Skip to main content

Getting started using Bayes Server and Apache Spark

This section contains examples of how to run Bayes Server 7 on Apache Spark. This page contains instructions on setting up a Spark project using Bayes Server, and how to run on a cluster.

The example code provided is written in Scala, but you can just as easily use Spark with the Bayes Server Java API.

While the Bayes Server .NET api fully supports distributed processing, it has not been tested on Spark.

The Common page contains code that can be re-used to make life easier using Bayes Server on Apache Spark, and can be copied into your project.

Apache Spark logo

Getting started

The following instructions are aimed at getting up and running with Bayes Server and Apache Spark.

The instructions assume the use of Scala, although the steps will be very similar if you are using Java instead.

  • Create a new Scala project in your favorite IDE.

If you are using IntelliJ Idea, you may first need to install the Scala plugin. Other IDEs may also require a plugin to be installed.

SBT users: If you are using SBT to manage your dependencies, since the Bayes Server jar is not in a public repository, simply copy it into a folder called lib in your project. SBT will automatically identify any jars it finds in the project lib folder as dependencies. They will also be included if you later build an assembly/fat jar.

Maven users: If you are using Maven to manage your dependencies in a pom file, you will need to follow the standard approach to adding Maven dependencies that are not in a public repo. For example see local-maven-dependencies.

  • Add Apache Spark as a dependency. To do this, search for the following entry in the public Maven repositories (e.g. search maven):

    • Group id: org.apache.spark
    • Artifact id: spark-core (Select the entry which ends in 2.10 if you are using Scala 2.10, or ending in 2.11 for scala 2.11 etc...)

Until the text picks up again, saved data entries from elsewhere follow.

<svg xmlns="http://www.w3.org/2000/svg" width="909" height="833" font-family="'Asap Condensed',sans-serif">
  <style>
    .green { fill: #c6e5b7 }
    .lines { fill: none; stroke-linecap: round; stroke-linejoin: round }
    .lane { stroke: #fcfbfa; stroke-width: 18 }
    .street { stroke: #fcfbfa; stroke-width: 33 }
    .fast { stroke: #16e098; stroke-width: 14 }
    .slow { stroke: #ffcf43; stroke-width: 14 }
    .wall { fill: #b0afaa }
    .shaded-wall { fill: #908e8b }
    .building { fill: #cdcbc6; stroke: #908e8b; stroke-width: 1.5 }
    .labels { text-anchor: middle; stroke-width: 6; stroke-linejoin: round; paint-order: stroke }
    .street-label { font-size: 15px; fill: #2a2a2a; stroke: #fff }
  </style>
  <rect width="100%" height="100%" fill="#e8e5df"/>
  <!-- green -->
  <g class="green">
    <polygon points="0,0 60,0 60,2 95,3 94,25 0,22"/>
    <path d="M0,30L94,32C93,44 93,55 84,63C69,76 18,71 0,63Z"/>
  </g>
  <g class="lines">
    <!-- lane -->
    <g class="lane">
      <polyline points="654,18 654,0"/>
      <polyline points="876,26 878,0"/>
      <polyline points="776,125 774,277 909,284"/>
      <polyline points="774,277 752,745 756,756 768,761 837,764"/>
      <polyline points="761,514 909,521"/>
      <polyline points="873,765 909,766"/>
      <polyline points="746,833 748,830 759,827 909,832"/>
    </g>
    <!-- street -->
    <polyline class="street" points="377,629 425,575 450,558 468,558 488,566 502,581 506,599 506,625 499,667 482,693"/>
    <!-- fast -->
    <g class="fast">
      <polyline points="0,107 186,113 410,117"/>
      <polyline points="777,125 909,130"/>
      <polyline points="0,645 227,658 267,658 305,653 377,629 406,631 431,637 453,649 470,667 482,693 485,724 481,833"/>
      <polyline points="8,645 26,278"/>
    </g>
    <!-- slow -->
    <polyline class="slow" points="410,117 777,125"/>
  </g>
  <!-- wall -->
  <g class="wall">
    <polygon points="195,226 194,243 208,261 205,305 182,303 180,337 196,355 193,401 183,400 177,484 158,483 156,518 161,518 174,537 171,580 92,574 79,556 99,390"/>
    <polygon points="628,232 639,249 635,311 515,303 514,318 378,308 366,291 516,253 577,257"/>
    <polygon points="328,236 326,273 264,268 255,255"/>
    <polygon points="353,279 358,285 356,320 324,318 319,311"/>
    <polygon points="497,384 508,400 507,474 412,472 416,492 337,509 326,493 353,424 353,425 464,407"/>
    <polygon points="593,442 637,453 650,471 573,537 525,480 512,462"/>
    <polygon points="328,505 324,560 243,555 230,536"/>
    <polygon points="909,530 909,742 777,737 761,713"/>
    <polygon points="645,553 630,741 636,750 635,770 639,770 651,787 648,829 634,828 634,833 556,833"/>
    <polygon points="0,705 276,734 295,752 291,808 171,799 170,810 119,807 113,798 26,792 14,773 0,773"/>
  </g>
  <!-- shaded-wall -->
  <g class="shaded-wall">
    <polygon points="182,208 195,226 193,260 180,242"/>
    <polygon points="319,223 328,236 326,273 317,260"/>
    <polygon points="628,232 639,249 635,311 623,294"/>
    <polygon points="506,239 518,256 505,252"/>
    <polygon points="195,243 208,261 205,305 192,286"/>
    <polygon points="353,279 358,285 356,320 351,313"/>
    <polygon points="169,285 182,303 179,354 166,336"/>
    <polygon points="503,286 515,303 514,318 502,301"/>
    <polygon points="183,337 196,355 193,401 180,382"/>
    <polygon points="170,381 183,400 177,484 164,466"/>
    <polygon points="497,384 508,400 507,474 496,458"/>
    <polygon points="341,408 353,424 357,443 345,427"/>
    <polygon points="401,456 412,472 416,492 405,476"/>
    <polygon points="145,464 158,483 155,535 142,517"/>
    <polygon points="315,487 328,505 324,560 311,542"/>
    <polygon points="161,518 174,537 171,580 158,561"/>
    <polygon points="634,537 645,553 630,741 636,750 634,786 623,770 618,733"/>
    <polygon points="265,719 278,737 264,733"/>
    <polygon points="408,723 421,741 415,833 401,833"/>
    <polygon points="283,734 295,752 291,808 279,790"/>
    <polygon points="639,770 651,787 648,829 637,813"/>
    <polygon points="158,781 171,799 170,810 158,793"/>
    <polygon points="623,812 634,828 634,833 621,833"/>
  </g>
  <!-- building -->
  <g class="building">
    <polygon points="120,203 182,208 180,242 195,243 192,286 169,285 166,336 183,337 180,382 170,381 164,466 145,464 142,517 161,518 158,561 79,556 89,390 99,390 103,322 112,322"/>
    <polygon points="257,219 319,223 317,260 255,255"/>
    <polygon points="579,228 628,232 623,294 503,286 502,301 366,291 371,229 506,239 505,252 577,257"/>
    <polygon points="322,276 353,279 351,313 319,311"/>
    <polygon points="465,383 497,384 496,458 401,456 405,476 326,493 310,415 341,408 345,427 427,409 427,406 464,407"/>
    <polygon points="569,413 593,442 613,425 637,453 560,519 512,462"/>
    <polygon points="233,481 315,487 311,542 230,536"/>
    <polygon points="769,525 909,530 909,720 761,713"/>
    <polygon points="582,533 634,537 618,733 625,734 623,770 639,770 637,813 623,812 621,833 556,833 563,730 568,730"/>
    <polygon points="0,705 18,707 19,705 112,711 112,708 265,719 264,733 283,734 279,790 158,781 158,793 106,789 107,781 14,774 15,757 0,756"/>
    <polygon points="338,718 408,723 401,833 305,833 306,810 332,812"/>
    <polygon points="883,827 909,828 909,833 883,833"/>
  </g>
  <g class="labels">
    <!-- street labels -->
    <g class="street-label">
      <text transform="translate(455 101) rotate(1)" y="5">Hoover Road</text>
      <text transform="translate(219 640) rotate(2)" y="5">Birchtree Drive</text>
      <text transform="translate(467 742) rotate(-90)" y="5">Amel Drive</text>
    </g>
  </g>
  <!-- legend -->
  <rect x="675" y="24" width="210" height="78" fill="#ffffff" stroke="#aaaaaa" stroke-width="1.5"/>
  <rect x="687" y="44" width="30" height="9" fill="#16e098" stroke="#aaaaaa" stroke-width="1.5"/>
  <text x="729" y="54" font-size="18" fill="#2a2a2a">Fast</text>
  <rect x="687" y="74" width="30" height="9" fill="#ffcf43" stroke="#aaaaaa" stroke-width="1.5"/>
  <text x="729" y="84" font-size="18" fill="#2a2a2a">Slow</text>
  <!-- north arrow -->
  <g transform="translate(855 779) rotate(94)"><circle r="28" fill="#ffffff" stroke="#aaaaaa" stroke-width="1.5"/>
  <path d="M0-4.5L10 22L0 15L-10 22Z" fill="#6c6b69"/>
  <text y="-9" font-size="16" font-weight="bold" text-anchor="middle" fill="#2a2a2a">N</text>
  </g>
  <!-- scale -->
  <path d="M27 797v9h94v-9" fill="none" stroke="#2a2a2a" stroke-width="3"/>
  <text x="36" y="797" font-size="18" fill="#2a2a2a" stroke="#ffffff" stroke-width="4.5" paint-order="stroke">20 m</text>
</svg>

Most repository search tools allow you to select the format to copy. For example if you are using Scala + SBT select that format, and copy the dependency text (e.g. libraryDependencies += "org.apache.spark" % "spark-core_2.10" % "1.6.0") into your build.sbt file.

If you are running your Spark project on a cluster, the recommended approach is to build an assembly/fat/uber jar. This makes life easier when running your project on the cluster via spark-submit. Note that since Apache Spark will already be installed on your cluster, to reduce the size of your assembly jar you can set the provided scope on the spark-core dependency. In SBT simply add && provided, and in Maven set the Scope to Provided scope.

  • Copy the code on the Common page into a new file in the following location:

    <project root>/src/main/scala/com/bayesserver/spark/core/BayesSparkDistributer.scala

  • Copy the code on the Mixture model (learning) page into a new file in the following location:

    <project root>/src/main/scala/com/bayesserver/spark/examples/parameterlearning/MixtureModel.scala

  • Create a new file in the following location (or under the equivalent directory under your project namespace):

    <project root>/src/main/scala/Main.scala

    And add the following code to Main.scala:

import com.bayesserver.spark.examples.parameterlearning.MixtureModel
import org.apache.spark.{SparkContext, SparkConf}

object Main extends App {

val licenseKey = None // use this line if you are not using a licensed version
// val licenseKey = Some("license-key-goes-here") // use this line if you are using a licensed version

val conf = new SparkConf(loadDefaults = true).setAppName("Bayes Server Demo")

conf.getOption("spark.master") match {
case Some(master) => println(master) // master has already been set (e.g. via spark-submit)
case None =>
conf.setMaster("local[*]") // master has not been set, assume running locally
}

val sc = new SparkContext(conf)
MixtureModel(sc, licenseKey)

}
  • Compile and run in your IDE to test.

If you have used the provided scope on your spark-core dependency, you may need to remove it when running in your IDE.

Running on a cluster

  • Package your jar as an assembly/fat jar. You can use the assembly SBT plugin for SBT and then call sbt assembly instead of sbt package, or one of the various Maven options.

If you receive deduplicate / mergeStrategy errors when building an assembly jar with sbt, you can find information on merge strategies at the assembly SBT plugin website.

  • The examples above use hard-coded data. When running on a cluster you will need to update the Spark code to read from your distributed data source, such as HDFS or S3.

See the DataFrame page for an example of using Data Frames with Bayes Server.

  • Copy the assembly jar onto a node in your cluster.

  • On the same node, run the spark-submit script which is installed with Apache Spark, passing in the option --jars with the path to the assembly/fat jar you just copied to the node. You will also need to pass in an option for --master. See submitting applications for more information or the spark-submit help.

If you wish or need to run in YARN you can set the --master flag to yarn. You may also wish to set --num-executors.